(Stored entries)
⟨
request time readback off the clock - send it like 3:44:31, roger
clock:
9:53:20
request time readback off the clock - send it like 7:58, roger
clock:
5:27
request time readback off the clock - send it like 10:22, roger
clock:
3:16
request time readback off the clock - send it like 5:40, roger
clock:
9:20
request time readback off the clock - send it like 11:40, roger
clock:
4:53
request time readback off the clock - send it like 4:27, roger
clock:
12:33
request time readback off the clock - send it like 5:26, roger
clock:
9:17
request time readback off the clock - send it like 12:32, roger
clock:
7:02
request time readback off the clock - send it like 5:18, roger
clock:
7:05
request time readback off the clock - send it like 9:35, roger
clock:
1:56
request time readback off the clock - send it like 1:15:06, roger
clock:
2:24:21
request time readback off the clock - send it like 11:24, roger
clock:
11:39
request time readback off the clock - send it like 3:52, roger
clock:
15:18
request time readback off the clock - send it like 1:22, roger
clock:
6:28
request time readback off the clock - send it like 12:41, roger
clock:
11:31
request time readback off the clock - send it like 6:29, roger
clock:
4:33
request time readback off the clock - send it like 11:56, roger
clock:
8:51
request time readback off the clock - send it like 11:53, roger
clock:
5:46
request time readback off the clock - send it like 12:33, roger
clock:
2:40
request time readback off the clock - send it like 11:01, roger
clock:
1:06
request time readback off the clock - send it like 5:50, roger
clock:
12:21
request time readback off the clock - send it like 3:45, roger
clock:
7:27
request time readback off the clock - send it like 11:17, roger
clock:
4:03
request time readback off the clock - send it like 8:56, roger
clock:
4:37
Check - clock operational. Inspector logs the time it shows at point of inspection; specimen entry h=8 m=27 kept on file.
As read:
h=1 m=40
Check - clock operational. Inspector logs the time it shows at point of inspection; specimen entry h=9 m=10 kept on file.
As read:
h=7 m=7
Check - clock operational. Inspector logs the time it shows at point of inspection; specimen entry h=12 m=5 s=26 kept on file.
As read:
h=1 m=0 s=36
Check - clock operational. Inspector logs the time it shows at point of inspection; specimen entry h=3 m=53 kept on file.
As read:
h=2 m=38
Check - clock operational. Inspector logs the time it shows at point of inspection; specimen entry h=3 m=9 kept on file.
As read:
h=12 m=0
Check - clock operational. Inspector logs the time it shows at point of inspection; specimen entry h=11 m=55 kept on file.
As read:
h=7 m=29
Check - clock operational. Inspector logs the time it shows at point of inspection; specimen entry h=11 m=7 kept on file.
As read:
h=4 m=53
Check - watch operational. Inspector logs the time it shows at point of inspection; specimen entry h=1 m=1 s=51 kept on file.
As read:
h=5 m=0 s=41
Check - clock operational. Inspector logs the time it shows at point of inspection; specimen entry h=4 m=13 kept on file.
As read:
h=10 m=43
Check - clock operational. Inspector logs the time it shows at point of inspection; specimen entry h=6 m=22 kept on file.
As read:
⟩
__Short task__: Copy all of the lines above word for word, without any changes.

__Answer for the task__:
request time readback off the clock - send it like 3:44:31, roger
clock:
9:53:20
request time readback off the clock - send it like 7:58, roger
clock:
5:27
request time readback off the clock - send it like 10:22, roger
clock:
3:16
request time readback off the clock - send it like 5:40, roger
clock:
9:20
request time readback off the clock - send it like 11:40, roger
clock:
4:53
request time readback off the clock - send it like 4:27, roger
clock:
12:33
request time readback off the clock - send it like 5:26, roger
clock:
9:17
request time readback off the clock - send it like 12:32, roger
clock:
7:02
request time readback off the clock - send it like 5:18, roger
clock:
7:05
request time readback off the clock - send it like 9:35, roger
clock:
1:56
request time readback off the clock - send it like 1:15:06, roger
clock:
2:24:21
request time readback off the clock - send it like 11:24, roger
clock:
11:39
request time readback off the clock - send it like 3:52, roger
clock:
15:18
request time readback off the clock - send it like 1:22, roger
clock:
6:28
request time readback off the clock - send it like 12:41, roger
clock:
11:31
request time readback off the clock - send it like 6:29, roger
clock:
4:33
request time readback off the clock - send it like 11:56, roger
clock:
8:51
request time readback off the clock - send it like 11:53, roger
clock:
5:46
request time readback off the clock - send it like 12:33, roger
clock:
2:40
request time readback off the clock - send it like 11:01, roger
clock:
1:06
request time readback off the clock - send it like 5:50, roger
clock:
12:21
request time readback off the clock - send it like 3:45, roger
clock:
7:27
request time readback off the clock - send it like 11:17, roger
clock:
4:03
request time readback off the clock - send it like 8:56, roger
clock:
4:37
Check - clock operational. Inspector logs the time it shows at point of inspection; specimen entry h=8 m=27 kept on file.
As read:
h=1 m=40
Check - clock operational. Inspector logs the time it shows at point of inspection; specimen entry h=9 m=10 kept on file.
As read:
h=7 m=7
Check - clock operational. Inspector logs the time it shows at point of inspection; specimen entry h=12 m=5 s=26 kept on file.
As read:
h=1 m=0 s=36
Check - clock operational. Inspector logs the time it shows at point of inspection; specimen entry h=3 m=53 kept on file.
As read:
h=2 m=38
Check - clock operational. Inspector logs the time it shows at point of inspection; specimen entry h=3 m=9 kept on file.
As read:
h=12 m=0
Check - clock operational. Inspector logs the time it shows at point of inspection; specimen entry h=11 m=55 kept on file.
As read:
h=7 m=29
Check - clock operational. Inspector logs the time it shows at point of inspection; specimen entry h=11 m=7 kept on file.
As read:
h=4 m=53
Check - watch operational. Inspector logs the time it shows at point of inspection; specimen entry h=1 m=1 s=51 kept on file.
As read:
h=5 m=0 s=41
Check - clock operational. Inspector logs the time it shows at point of inspection; specimen entry h=4 m=13 kept on file.
As read:
h=10 m=43
Check - clock operational. Inspector logs the time it shows at point of inspection; specimen entry h=6 m=22 kept on file.
As read:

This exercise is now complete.